I ran this blog past Gail before publishing because there's lots of personal information here that I wanted to make sure I got right, and all she had to say was "Hey, we get a lot of great male customers too!" And that is true.
|Gail hand feeds a beautiful big buck they called "Daddy-O"|
So that's the story of the farm's name DEAUVILLE and the film's name DOEVILLE... and that's how the farm came to be.
Wednesday, June 22, 2011
|Afternoon nap enjoyed by fallow deer buck and doe in Gail's herd|
At long last, the website www.doevillethemovie.com and blog for my film, DOEVILLE, are up and running. I hope you will subscribe so that you can follow the progress of the film, and even better, my updates on Gail and her beautiful farm, Deauville.
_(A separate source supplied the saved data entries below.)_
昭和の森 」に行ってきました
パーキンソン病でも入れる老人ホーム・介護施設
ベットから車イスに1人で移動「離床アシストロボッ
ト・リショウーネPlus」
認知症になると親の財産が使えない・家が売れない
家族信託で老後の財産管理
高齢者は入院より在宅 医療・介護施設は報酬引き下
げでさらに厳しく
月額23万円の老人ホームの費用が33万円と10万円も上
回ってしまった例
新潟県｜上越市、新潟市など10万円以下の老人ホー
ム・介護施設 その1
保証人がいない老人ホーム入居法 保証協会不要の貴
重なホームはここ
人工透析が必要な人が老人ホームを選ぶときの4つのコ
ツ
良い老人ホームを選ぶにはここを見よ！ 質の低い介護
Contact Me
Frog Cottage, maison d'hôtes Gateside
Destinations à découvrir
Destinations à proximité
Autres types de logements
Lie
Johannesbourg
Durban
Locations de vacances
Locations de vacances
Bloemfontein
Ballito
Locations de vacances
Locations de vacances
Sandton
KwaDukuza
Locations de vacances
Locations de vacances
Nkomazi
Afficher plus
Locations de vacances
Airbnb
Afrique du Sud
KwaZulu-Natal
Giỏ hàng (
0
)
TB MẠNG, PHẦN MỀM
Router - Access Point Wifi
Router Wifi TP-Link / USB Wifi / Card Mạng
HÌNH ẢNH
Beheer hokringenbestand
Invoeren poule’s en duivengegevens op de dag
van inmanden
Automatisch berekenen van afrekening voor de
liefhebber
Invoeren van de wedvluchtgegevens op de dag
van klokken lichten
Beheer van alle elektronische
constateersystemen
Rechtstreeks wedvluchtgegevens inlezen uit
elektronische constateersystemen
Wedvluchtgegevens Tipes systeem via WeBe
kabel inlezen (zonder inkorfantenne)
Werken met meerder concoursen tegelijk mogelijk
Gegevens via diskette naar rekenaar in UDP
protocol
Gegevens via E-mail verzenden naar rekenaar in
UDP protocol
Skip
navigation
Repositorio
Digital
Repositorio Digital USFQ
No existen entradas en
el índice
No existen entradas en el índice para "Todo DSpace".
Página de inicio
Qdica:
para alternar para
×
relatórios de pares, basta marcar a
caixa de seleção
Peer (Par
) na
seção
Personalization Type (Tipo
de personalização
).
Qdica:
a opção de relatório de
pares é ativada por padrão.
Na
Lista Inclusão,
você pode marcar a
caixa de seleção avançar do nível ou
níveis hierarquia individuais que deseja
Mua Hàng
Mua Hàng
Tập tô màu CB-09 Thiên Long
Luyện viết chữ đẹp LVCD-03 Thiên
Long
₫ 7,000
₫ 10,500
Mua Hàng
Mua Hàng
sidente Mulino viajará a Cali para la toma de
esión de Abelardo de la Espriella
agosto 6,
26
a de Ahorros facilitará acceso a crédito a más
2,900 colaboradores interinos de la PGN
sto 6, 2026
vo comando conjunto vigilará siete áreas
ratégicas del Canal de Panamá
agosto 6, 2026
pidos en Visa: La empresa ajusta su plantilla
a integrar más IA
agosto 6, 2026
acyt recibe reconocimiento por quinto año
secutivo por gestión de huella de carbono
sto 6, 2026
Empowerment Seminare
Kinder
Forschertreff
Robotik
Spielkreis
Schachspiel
Among other curiosities, you'll learn about Blueberry the chicken, the difference between a Houdon and a Buff Orpington, why Gail doesn't grow orange pumpkins, why fallow deer come in many colors, and why Gail is lying when she says "I hate kids and I hate dogs." I hope you'll pick up some valuable information about planting and growing vegetables and raising chickens for eggs and deer for venison -- the bits I can convey. For the real wisdom, you have to go spend some time with Gail. And finally, you'll learn a bit about what it's like to make a film.
|Blueberry, an extraordinary speckled sussex hen|
Please note that this blog presents my observations, musings and opinions, not those of Gail Rose, although I will do my very best to convey accurately her work, and to the extent that I can, the motivations for her decisions.
I hope this blog will prove interesting for you -- those of you who know Gail or who have visited the farm will surely be curious. If you can't get out to see her often enough (I know I feel this way and wish her farm was next door) then I hope I can help you feel just that little bit closer with my updates.
If you don't know Gail and haven't been to her lovely farm in the Shenandoah Valley, then I hope I will inspire you to make the trip. It's an easy 2-hour drive from the DC metro area. Painless, and so worth the effort. Imagine, you could soon be wandering rows of heirloom tomatoes, watching your kids collect eggs, and taking home some delicious food to prepare for your family or friends. A visit to Gail's farm will nurture both your spirit and your body.
|Gail Rose at Deauville|
|Gail and Cinder with my son, Dylan, late December 2010|
For reasons I'll reveal in future blogs, this year is sure to be one of remarkable change, growth and transformation at Deauville... please join me as I document Gail's incredible story.
Tuesday, June 14, 2011
|Araucana chick, about 3 days old|
February 21, 2011... I'm happy to report that the chicks have arrived! By some miracle, they came on President's Day, and a very dedicated postal worker received them in the little town of Mt. Jackson, and then called Gail to come pick them up. Needless to say, we were shocked because we were only expecting them to ship from Iowa on Monday, and to arrive later this week. Only one chick perished as a result of the stress of shipping -- and thankfully they were in transit for only a couple of days. So we have 83 live little -- hopefully -- girls.
|I think this is a Houdan -- or a Polish -- crested, anyway!|
|Chicks are happiest sleeping in a little pile|
These girls will be producing eggs by next October or so, I think.